INPUT DATA -
- Opening Delimiter -
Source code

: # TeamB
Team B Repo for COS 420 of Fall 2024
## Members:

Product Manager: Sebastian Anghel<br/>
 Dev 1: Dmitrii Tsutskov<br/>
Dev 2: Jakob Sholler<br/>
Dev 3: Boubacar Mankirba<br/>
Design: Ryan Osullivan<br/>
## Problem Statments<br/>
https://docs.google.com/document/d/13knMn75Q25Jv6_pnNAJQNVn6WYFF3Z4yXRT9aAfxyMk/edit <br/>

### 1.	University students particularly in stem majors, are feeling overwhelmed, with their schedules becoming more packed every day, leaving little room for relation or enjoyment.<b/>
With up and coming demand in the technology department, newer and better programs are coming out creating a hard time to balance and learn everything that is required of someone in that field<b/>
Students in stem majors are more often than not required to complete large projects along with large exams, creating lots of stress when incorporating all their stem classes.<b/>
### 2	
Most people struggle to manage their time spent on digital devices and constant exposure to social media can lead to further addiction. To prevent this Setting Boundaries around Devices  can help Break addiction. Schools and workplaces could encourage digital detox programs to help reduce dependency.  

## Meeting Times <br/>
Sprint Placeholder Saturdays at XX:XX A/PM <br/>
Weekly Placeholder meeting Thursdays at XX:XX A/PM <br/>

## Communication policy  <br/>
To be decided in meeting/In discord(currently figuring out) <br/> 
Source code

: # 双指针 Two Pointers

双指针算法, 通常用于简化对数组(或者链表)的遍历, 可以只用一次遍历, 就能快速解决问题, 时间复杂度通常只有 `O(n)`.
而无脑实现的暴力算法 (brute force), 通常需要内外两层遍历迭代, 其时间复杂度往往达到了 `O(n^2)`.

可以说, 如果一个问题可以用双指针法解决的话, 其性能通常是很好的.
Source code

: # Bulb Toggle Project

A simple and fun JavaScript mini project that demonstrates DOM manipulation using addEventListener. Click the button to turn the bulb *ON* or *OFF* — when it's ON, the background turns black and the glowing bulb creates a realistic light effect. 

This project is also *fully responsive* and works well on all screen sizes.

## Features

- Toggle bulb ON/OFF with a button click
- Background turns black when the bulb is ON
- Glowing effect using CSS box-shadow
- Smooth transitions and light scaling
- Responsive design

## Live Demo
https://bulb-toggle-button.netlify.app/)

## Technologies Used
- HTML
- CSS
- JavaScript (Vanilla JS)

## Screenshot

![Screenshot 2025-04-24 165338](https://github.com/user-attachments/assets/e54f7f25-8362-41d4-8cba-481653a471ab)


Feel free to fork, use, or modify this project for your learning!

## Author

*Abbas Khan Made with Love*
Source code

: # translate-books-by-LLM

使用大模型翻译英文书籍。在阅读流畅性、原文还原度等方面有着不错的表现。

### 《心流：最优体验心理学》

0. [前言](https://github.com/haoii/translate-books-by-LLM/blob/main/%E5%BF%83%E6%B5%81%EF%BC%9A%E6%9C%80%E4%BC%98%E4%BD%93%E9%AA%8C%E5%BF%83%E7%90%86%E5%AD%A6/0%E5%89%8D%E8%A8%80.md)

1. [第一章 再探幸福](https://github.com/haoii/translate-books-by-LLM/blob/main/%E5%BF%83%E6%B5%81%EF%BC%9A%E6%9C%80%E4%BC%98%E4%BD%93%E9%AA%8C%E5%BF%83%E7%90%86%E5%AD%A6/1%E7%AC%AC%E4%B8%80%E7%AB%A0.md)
- Closing Delimiter -
PROBLEM TO SOLVE - Reproduce exactly the entries above, limited to the lines from the one with "Weekly Placeholder meeting" through the one with "而无脑实现的暴力算法 (brute force), 通常需要内外两层遍历迭代, 其时间复杂度往往达到了", both included.

RESPONSE AREA -
Weekly Placeholder meeting Thursdays at XX:XX A/PM <br/>

## Communication policy  <br/>
To be decided in meeting/In discord(currently figuring out) <br/> 
Source code

: # 双指针 Two Pointers

双指针算法, 通常用于简化对数组(或者链表)的遍历, 可以只用一次遍历, 就能快速解决问题, 时间复杂度通常只有 `O(n)`.
而无脑实现的暴力算法 (brute force), 通常需要内外两层遍历迭代, 其时间复杂度往往达到了 `O(n^2)`.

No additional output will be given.